▶ **Data shown**:
------------------------

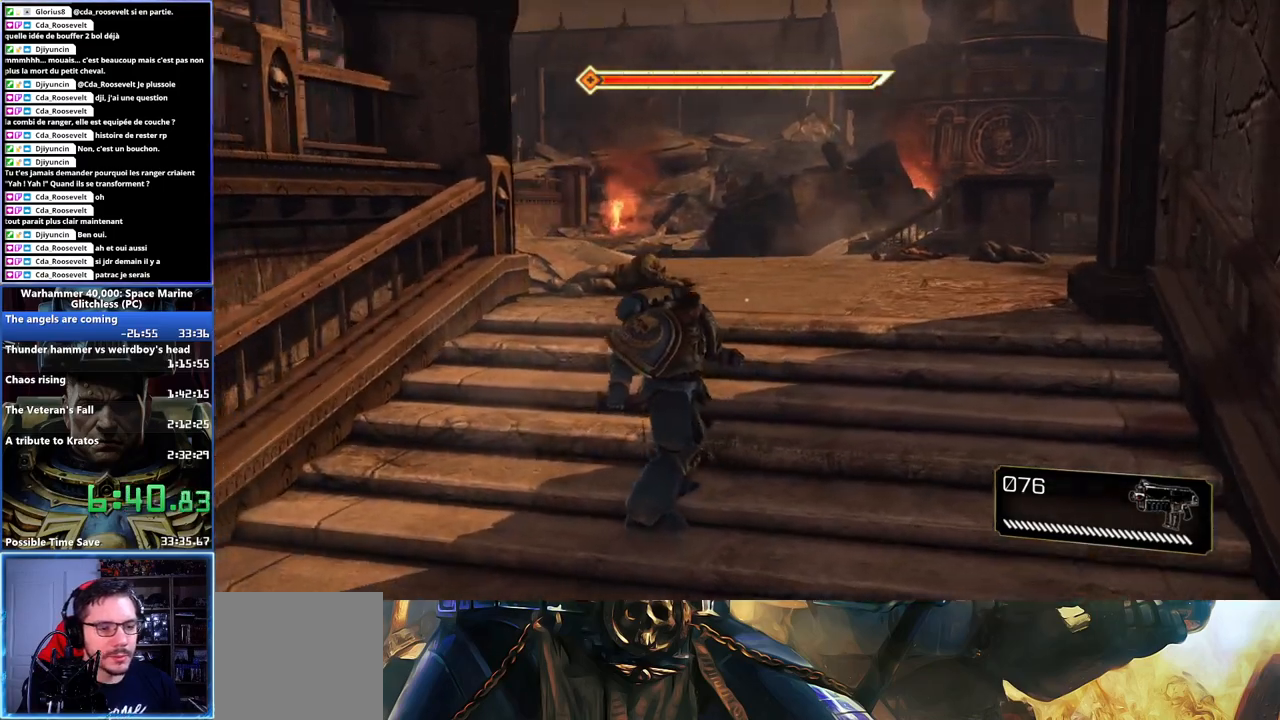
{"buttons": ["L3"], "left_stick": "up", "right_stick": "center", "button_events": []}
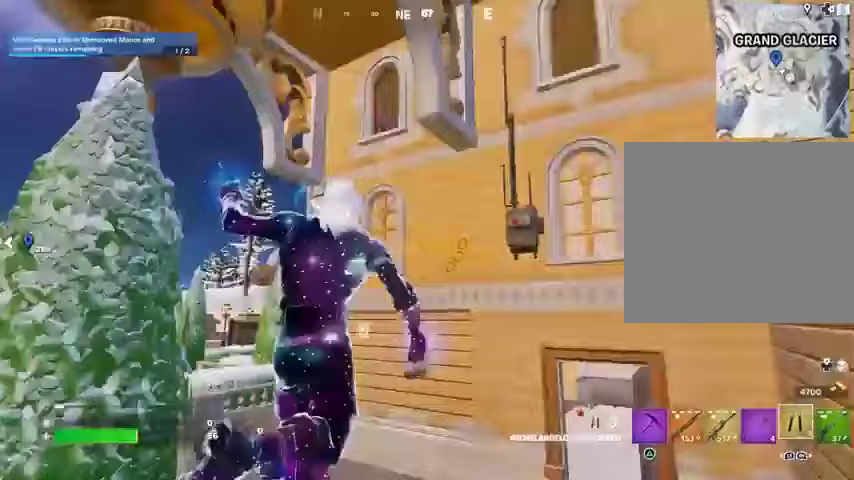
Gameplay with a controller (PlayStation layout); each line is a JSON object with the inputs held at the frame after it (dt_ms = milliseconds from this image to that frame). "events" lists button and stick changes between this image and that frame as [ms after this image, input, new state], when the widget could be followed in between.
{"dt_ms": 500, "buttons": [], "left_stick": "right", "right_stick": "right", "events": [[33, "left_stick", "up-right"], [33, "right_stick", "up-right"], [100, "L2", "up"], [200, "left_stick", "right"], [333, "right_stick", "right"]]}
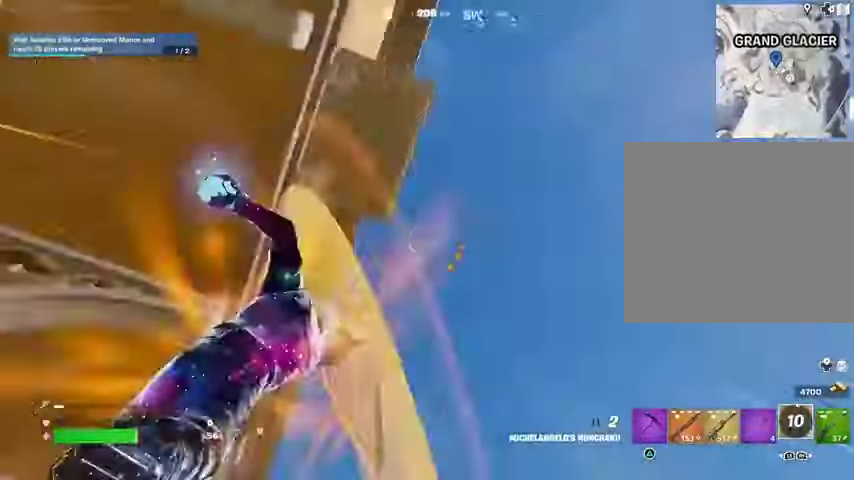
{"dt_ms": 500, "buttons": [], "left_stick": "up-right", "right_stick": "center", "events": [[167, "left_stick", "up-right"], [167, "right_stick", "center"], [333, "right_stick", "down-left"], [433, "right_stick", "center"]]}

------------------------

▶ **What you should do**:
Say, as a bare number, how many lines above contain the word "center".

▶ **Result**:
2